▶ [REQUIRED WORK] Where the data below begins, start duplicating lines exactly, and finish with the line containing "Figure 14. Fuzzy"; add nothing else. Leave the pictures out.

** Opening RECORDS TO PROCESS block **

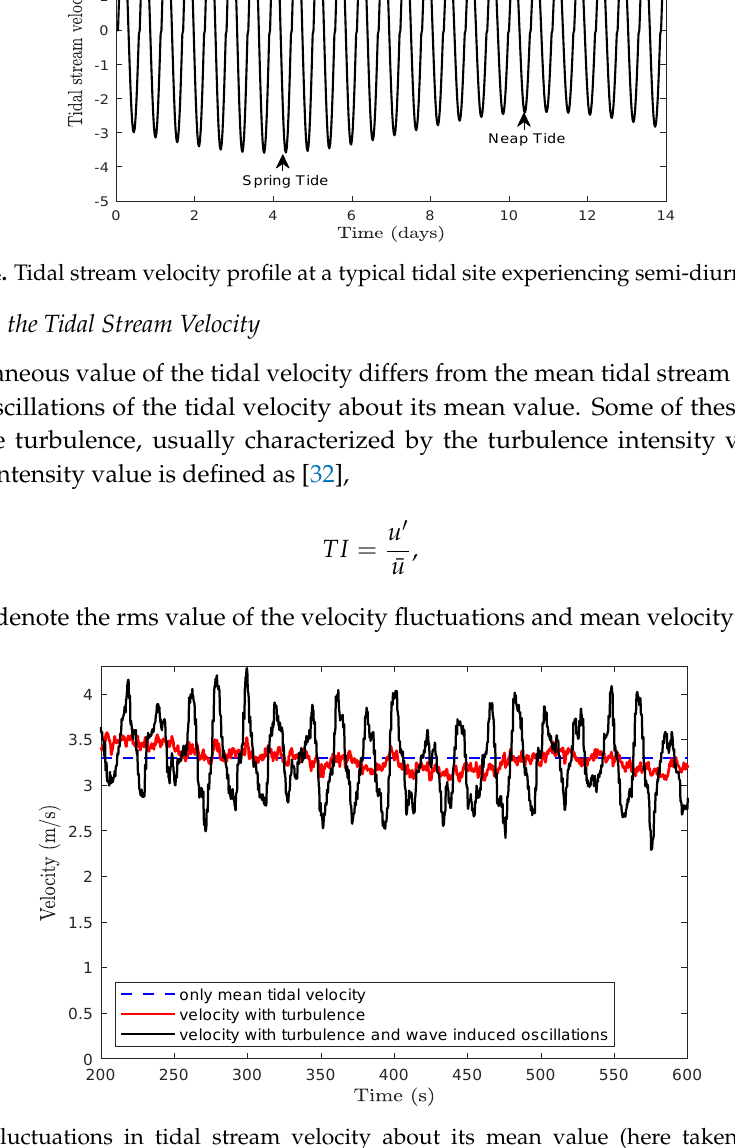
Figure 5. Fluctuations in tidal stream velocity about its mean value (here taken as 3.3 m/s) as a consequence of turbulence and wave induced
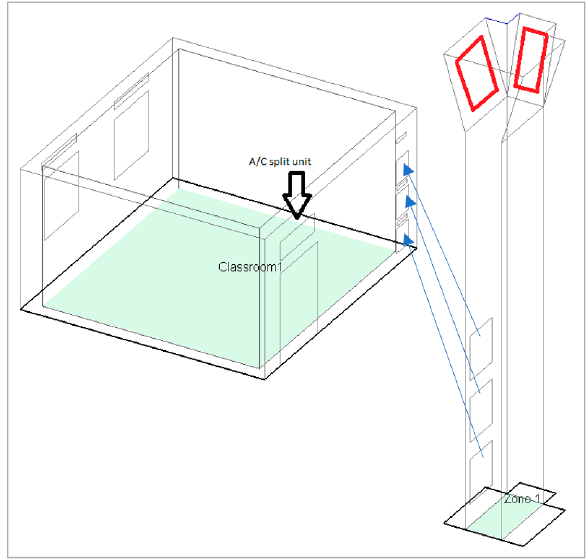
Figure 8. Modified classroom with a wind catcher.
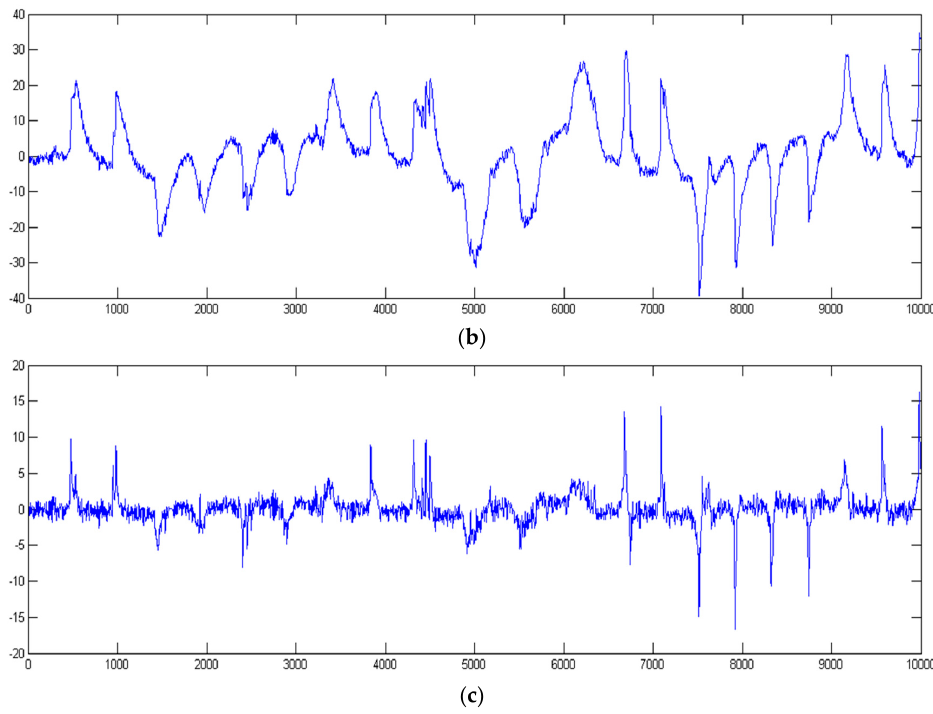
Figure 3. Effects of cut-off frequency of high pass filter on EOG signal. ( a ) filtered signal with 0.008 Hz cut-off frequency; ( b ) filtered signal with 0.1 Hz cut-off frequency; ( c ) filtered signal with 3.0 Hz cut-off frequency.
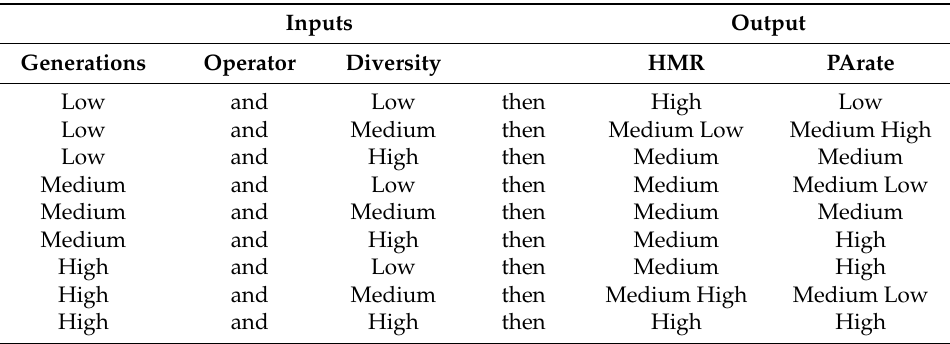
Figure 14. Fuzzy harmony search algorithm. Table 3. Fuzzy rules for the FHS.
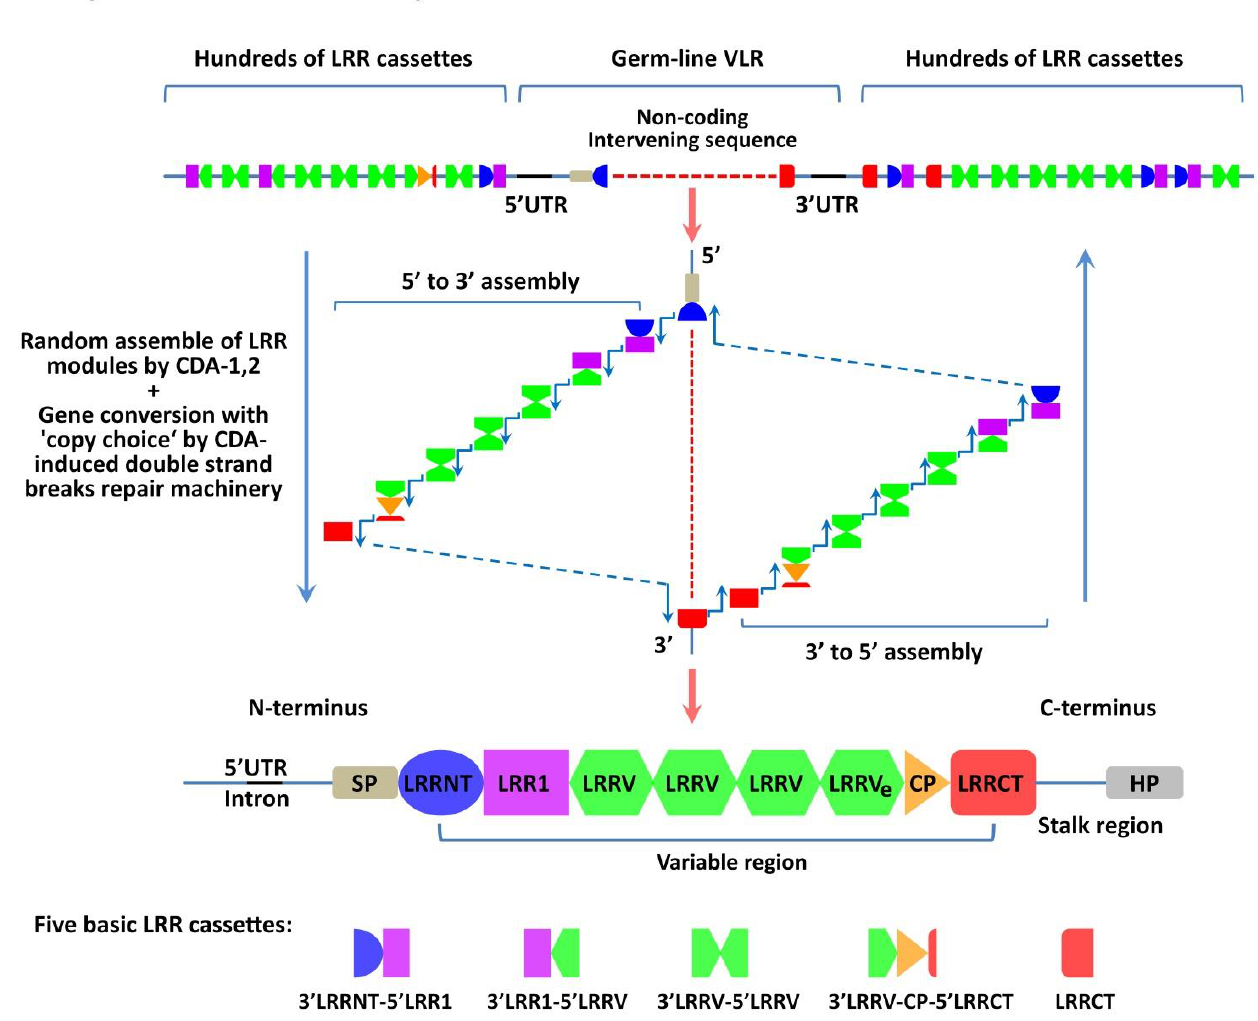
Figure 1. Diversification mechanism of variable lymphocyte receptors in jawless vertebrates. The germ-line VLR gene is incomplete and includes a non-coding intervening sequence flanked by hundreds of partial LRR gene cassettes. So, there are no direct coding sequences for the LRRNT, LRR1, LRRVs, LRRVe, and LLRCT modules in the germ-line configuration of the VLR genes. The assembling of functional VLR occurs during lymphocytes maturation in the thymoid by random and sequential copying of sequences from the flanking LRR cassettes into the non-coding intervening sequence in the direction from the 5’ LRRNT or from the 3’ LRRCT end. Diversification of the VLR repertoire mediates by CDA action and occurs because of the gene conversion-like process with nonreciprocal insertion of LRR cassettes into the germ-line VLR gene, and the “copy choice” mechanism, which includes an original template switch to a donor sequence of another LRR module during replication. This process is presumed to be directed by the short homologous stretches of sequence between the original and donor LRR sequences. The general array of LRR cassettes can be classified into five main structural groups, shown at the bottom of the figure. The mature VLR gene consists of several coding sequences: SP, LRRNT, LRR1, two to eight modules LRRV, LRRVe, CP, LRRCT, and the stalk region with an HP end, which anchors the VLR protein in the lymphocyte membrane. VLR, variable lymphocyte receptor; SP, signal peptide; LRR, leucine-rich repeat; LRRNT, N-terminal LRR-capping module; LRR1, first LRR; LRRV, variable LRR; LRRVe, end variable LRR; CP, connecting peptide; LRRCT, C-terminal LRR-capping module; HP, hydrophobic peptide; UTR, untranslated region; CDA, Cytidine deaminase. The illustration is not drawn to scale. It should be noted that VLR repertoires obtained from the thymoid and peripheral blood are different. First, the thymoids often contain non-functional assemblies of VLRs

** Closing RECORDS TO PROCESS block **

▶ [EXPECTED OUTPUT]
Figure 5. Fluctuations in tidal stream velocity about its mean value (here taken as 3.3 m/s) as a consequence of turbulence and wave induced
Figure 8. Modified classroom with a wind catcher.
Figure 3. Effects of cut-off frequency of high pass filter on EOG signal. ( a ) filtered signal with 0.008 Hz cut-off frequency; ( b ) filtered signal with 0.1 Hz cut-off frequency; ( c ) filtered signal with 3.0 Hz cut-off frequency.
Figure 14. Fuzzy harmony search algorithm. Table 3. Fuzzy rules for the FHS.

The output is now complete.